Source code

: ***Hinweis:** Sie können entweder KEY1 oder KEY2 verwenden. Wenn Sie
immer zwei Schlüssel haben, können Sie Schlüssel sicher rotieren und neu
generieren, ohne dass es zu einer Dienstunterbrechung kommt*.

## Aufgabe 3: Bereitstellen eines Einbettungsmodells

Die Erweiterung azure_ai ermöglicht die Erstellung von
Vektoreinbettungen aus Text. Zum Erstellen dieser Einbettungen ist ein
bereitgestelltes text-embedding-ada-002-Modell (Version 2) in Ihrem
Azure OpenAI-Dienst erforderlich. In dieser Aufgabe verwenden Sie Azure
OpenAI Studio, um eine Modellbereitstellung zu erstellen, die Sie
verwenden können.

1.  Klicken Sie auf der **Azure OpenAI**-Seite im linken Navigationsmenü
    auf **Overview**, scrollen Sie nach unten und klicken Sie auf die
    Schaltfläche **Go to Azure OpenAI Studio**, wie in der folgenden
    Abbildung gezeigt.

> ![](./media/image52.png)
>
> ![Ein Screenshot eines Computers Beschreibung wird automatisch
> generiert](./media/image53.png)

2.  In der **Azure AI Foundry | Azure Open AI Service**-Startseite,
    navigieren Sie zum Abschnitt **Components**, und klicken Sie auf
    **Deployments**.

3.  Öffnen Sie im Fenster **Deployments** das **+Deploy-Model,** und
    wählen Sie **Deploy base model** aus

┄┄┄┄┄┄

## Problem requirements
Each line in the records above that contains the word "Deployments" must be copied.

## Output for this task
    **Deployments**.
3.  Öffnen Sie im Fenster **Deployments** das **+Deploy-Model,** und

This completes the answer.